The IASB’s aim: a focus on Management Performance Measures

The exposure draft defines MPMs as subtotals of income and expenses that:

  • are used in public communications outside financial statements;
  • complement the totals or subtotals specified by IFRS Standards;
  • communicate management’s view of a given aspect of the entity’s financial performance;
  • correspond neither to the subtotals required in the statement of profit or loss, nor to other subtotals listed in the exposure draft, namely:
  • gross profit or loss (revenue less cost of sales) and any similar subtotal,
  • the Operating profit or loss (as the required subtotal on the IFRS statement of profit or loss, as defined in the draft text) before depreciation and amortisation,
  • profit or loss from continuing operations, and
  • profit or loss before income tax.

Presentation of a single note on MPMs in the notes to the audited financial statements

To encourage transparent communication on MPMs, the IASB proposes to introduce a minimum list of mandatory disclosures that must appear in the notes to the financial statements (and hence be audited) for all the MPMs used by the entity (although it should be noted that some arrangements apply if one or more MPMs are also segment indicators disclosed by the entity in applying IFRS 8 Operating Segments).

For each MPM, the following disclosures will be required:

  • the definition of the MPM and its calculation method, including the explanation of any changes in its definition, where applicable;
  • an explanation of how the MPM provides useful information about the entity’s performance;
  • a cautionary statement to readers that the MPM communicates management’s view and is not necessarily comparable with measures sharing similar descriptions provided by other entities;
  • a reconciliation of the indicators defined in IFRSs (i.e. the subtotals or totals that are most directly comparable). This reconciliation should present the income tax effect and of the effect on non-controlling interests for each reconciling item, including for those indicators not affected by these effects (such as indicators of operating performance).

The IASB believes that including this information directly in the notes to the financial statements will make it possible to provide MPMs to the appropriate level of analysis and to therefore meet the expectations of investors, given that the disclosures will be subject to audit.  

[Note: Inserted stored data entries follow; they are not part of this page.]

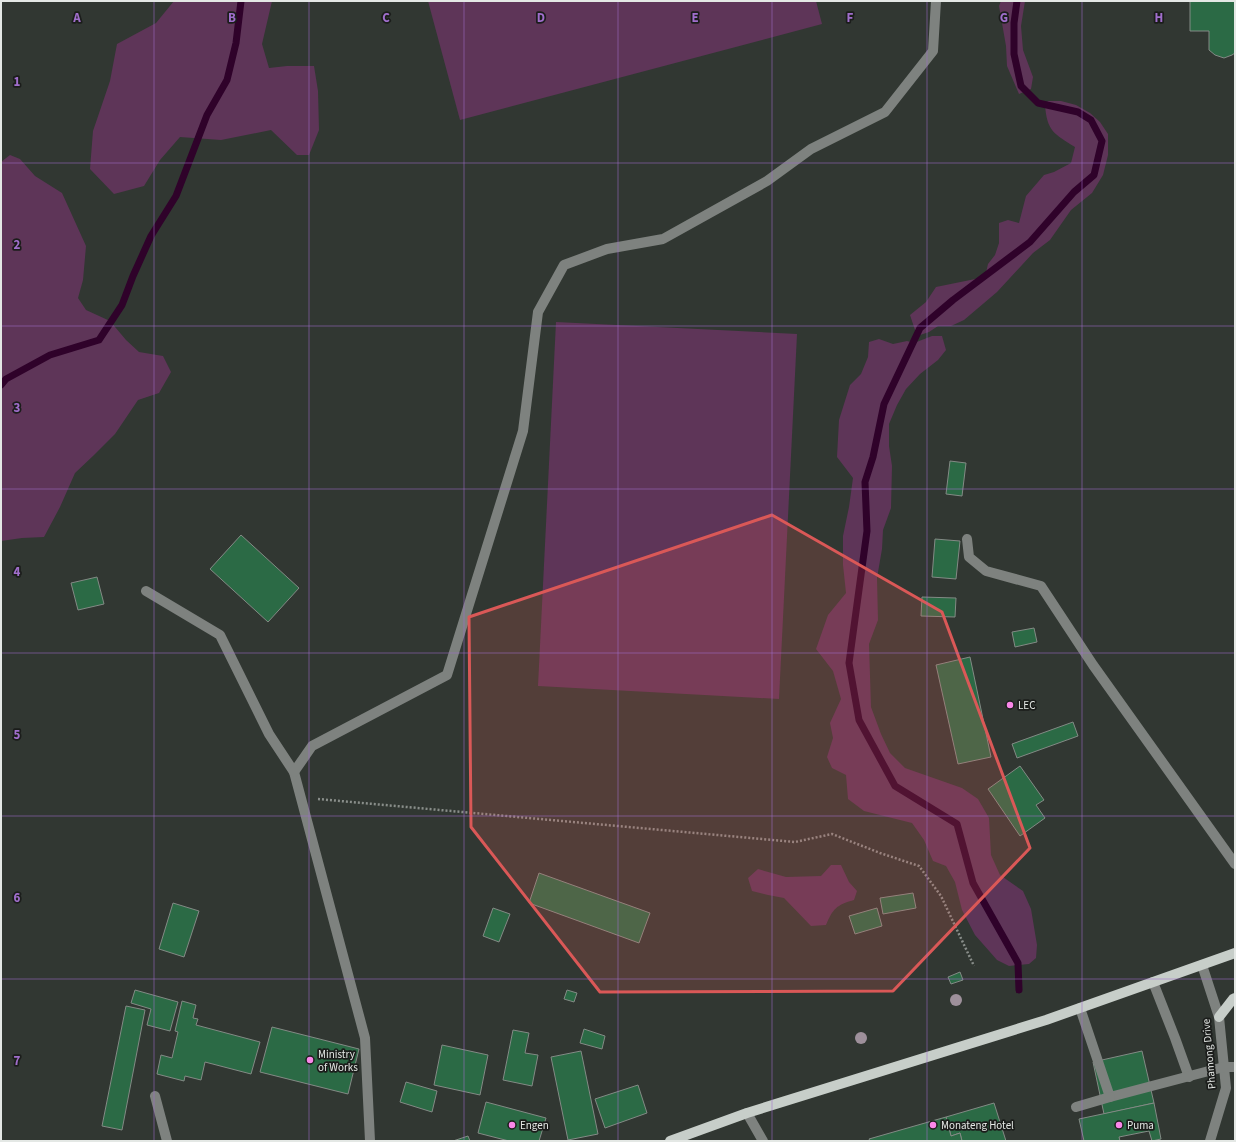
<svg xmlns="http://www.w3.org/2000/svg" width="1236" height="1142" viewBox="0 0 1236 1142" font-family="'Source Sans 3',sans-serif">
<rect width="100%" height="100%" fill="#313732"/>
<g fill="#5e3558">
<path d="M174,1h98l-10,43 7,24 18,-2h27l4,25 1,39 -10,25h-12l-26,-25 -50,10 -41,-3 -20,23 -16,26 -30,8 -24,-25 3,-38 17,-50 7,-37 39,-21z"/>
<path d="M428,1h388l6,23 -362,96z"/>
<path d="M1001,1h24l-4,25 2,24 10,27 -2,12 -12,5 -12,-28 -1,-20 -7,-40z"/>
<path d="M1048,101h13l15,4 14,8 10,9 8,12v21l-5,20 -11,18 -21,17 -21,30 -17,13 -36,39 -33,28 -13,6h-13l-9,6 -12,4 -7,-21 16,-13 10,-15 49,-10 3,-13 7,-9 4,-12v-20l9,-3 11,3 7,-27 18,-21 10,-3 17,-9 4,-16c-21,-13 -28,-16 -30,-42z"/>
<path d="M10,155l10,4 15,17 27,17 24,53 -3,34 -5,18 8,12 24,11 16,19 13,12 24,4 8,16 -12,21 -21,7 -23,34 -21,21 -19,18 -15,34 -16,30 -22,1 -21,3v-379z"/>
<path d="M556,322l241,12 -18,365 -241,-13z"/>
<path d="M932,336h10l4,14 -8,10 -18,14 -14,15 -9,16 -8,19v22l3,20 -1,42 -8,22 -1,19 -5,29 1,42 -9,24 2,63 10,27 9,19 15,15 57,20 16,11 11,19 2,37 9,20 23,16 8,18 6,36 -1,13 -7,6 -20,2 -12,-6 -7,-8 -15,-17 -13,-25 -7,-28 -9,-16 -13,-5 -9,-21 -12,-17 -48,-12 -16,-12 -2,-24 -14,-7 -5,-11 6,-19 -3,-15 11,-24 -8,-28 -17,-22 12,-34 18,-22 -3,-28v-29l6,-29 4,-29 -16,-21 2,-37 11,-35 11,-11 7,-17 1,-15 10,-3 14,5 14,-3 7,2z"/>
<path d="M831,865h10l8,17 8,9 -3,9c-18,5 -21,9 -28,25l-15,1 -27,-28 -16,-3 -16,-4 -4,-13 10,-9 28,8 35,-1z"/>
</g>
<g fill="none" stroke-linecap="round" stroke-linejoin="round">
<g stroke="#2f022a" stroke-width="7">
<path d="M1017,1l-3,22v31l7,32 17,17 40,9 13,8 11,21 -8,34 -20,17 -44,50 -77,58 -33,28 -36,76 -11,53 -8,25 2,49 -18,132 10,57 36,66 62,38 16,59 45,80 1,27"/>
<path d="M1,385l5,-6 44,-24 49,-15 23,-35 11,-29 18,-40 25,-40 31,-81 20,-35 9,-37 5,-42"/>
</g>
</g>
<g fill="#2b6a45" stroke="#838a85">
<path d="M1190,1h45v52l-3,2 -8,3 -9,-3 -6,-5v-19h-19z"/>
<path d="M950,461l16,2 -4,33 -16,-2z"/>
<path d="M241,535l58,53 -31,34 -58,-53z"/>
<path d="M935,539l25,2 -4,38 -24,-2z"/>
<path d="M97,577l7,27 -26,6 -7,-27z"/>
<path d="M922,597l34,1 -1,19 -34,-1z"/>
<path d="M1034,628l3,14 -22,5 -3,-15z"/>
<path d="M970,657l21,100 -33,7 -22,-99z"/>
<path d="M1073,722l5,14 -61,22 -5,-14z"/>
<path d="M1020,766l24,34 -8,5 9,13 -25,18 -32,-47z"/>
<path d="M539,873l111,40 -11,30 -110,-40z"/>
<path d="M913,893l3,15 -33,6 -3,-16z"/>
<path d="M173,903l26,8 -15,46 -25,-8z"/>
<path d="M493,908l17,6 -11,28 -16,-6z"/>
<path d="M877,908l5,18 -27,8 -6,-18z"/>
<path d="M960,972l3,8 -12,4 -3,-7z"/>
<path d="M135,990l43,12 -8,29 -23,-6 4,-16 -20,-6z"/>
<path d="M567,990l10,3 -3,9 -10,-3z"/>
<path d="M182,1001l14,4 -3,13 5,1 -2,6 64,17 -9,32 -46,-12 -4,18 -16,-4 -1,5 -27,-7 4,-19 11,3 6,-26 -3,-1z"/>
<path d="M126,1006l19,4 -23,120 -20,-4z"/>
<path d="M272,1027l87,22 -11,45 -88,-22z"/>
<path d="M584,1029l21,7 -3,13 -22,-6z"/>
<path d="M513,1030l16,3 -4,20 13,2 -6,31 -29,-6z"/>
<path d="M442,1045l46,10 -8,40 -46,-10z"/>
<path d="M581,1051l17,83 -30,6 -17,-83z"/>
<path d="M1142,1051l12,52 -50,11 -11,-52z"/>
<path d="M406,1082l31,9 -5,21 -32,-10z"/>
<path d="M638,1085l9,28 -42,15 -10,-29z"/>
<path d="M486,1102l60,16 -7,23h-30l-31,-8z"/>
<path d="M994,1103l12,38h-44l-2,-8 -9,3 -5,-19z"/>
<path d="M1154,1103l7,36 -9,2 -3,-10 -30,6 1,4h-36l-5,-22z"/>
<path d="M946,1117l5,19 9,-3 2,8h-92l-1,-2z"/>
<path d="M468,1136l2,5h-17z"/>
</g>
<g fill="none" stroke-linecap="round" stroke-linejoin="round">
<path stroke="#898e8a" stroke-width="2.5" stroke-dasharray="2 2" stroke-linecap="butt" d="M318,799l477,43 37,-8 48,19 39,13 22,30 33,70"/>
<g stroke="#7e827f" stroke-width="10">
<path d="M967,539l2,18 17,14 55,15 52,79 142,199"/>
<path d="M146,591l74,44 49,99 25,38 71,266 5,103"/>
<path d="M294,772l18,-26 135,-71 76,-244 15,-119 26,-47 43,-16 56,-10 104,-58 44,-32 74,-37 48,-61 3,-50"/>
<path d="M1202,965l17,52 7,71 -16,53"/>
<path d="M1153,982l22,56 14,39"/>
<path d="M1080,1008l30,89 114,-30h11"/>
<path d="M155,1096l12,45"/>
<path d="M1076,1107l34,-10"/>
<path d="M747,1113l16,28"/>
</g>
<g stroke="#c7cec9" stroke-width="10">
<path d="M1219,1017l14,-18 2,-1"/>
<path d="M670,1141l77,-28 299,-93 189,-67"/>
</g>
</g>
<g fill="#9e909b">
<circle cx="956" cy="1000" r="6"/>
<circle cx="861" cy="1038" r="6"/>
</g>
<path fill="#da5857" fill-opacity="0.2" stroke="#da5857" stroke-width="3" stroke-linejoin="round" d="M772,515l170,97 88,236 -137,143 -293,1 -129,-165 -2,-210z"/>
<path fill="none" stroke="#a06ecc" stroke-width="1" stroke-opacity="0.55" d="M154,1v1140M309,1v1140M464,1v1140M618,1v1140M772,1v1140M927,1v1140M1082,1v1140M1,163h1234M1,326h1234M1,489h1234M1,653h1234M1,816h1234M1,979h1234"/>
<g fill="#f987e8" stroke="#1b1d1b" stroke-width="1.5">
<circle cx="1010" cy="705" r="4"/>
<circle cx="310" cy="1060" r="4"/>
<circle cx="512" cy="1125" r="4"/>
<circle cx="933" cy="1125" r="4"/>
<circle cx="1119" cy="1125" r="4"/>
</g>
<g text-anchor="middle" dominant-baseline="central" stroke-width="3.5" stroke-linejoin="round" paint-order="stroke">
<g font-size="11" fill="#e4e8e5" stroke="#1b1d1b" text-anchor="start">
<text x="1018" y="705">LEC</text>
<text x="318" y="1054">Ministry<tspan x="318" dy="13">of Works</tspan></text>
<text x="520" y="1125">Engen</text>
<text x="941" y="1125">Monateng Hotel</text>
<text x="1127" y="1125">Puma</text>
</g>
<g font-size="11" fill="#e4e8e5" stroke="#1b1d1b">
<text transform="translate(1209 1054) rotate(-95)">Phamong Drive</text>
</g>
</g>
<g font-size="13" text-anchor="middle" font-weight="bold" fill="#a06ecc" stroke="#1b1d1b" stroke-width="3.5" stroke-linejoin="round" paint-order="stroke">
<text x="77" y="22">A</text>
<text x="232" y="22">B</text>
<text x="386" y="22">C</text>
<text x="541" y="22">D</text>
<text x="695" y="22">E</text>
<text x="850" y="22">F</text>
<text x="1004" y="22">G</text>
<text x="1159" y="22">H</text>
<text x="17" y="86">1</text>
<text x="17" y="249">2</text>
<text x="17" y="412">3</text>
<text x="17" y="576">4</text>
<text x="17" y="739">5</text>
<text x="17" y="902">6</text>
<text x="17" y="1065">7</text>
</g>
<rect width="1236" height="1142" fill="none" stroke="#e4e8e5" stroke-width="4"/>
</svg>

(4) Targeted improvements for the statement of cash flows

In the case of the statement of cash flows, the IASB chose to focus on targeted improvements and propose only the following significant changes:

  • Cash flows from operating activities – mandating the use of the ‘operating profit or loss’ subtotal as a single starting point for entities using the indirect method of reporting cash flows from operating activities; 
  • Cash flows from integral and non-integral investments in associates and joint ventures – mandating the separate presentation of cash flows from equity-accounted investments within cash flows from investment activities, in line with the distinction between integral and non-integral investments applied in the statement of profit or loss; and 
  • Classification of interest and dividends – removing the choices previously available to for the classification of cash flows in respect of interest and dividends received and paid. The proposals mandate entities, which are not financial institutions, to present interest and dividends paid in the financing category, and interest and dividends received in the investing category. Financial institutions will have a choice depending upon classification within of the related income and expenses within the statement of profit or loss.

Additionally, it should be noted that the definitions of operating, investing and financing activities used in the statement of cash flows have not been aligned with those proposed for the operating, investing and financing categories in statement of profit or loss.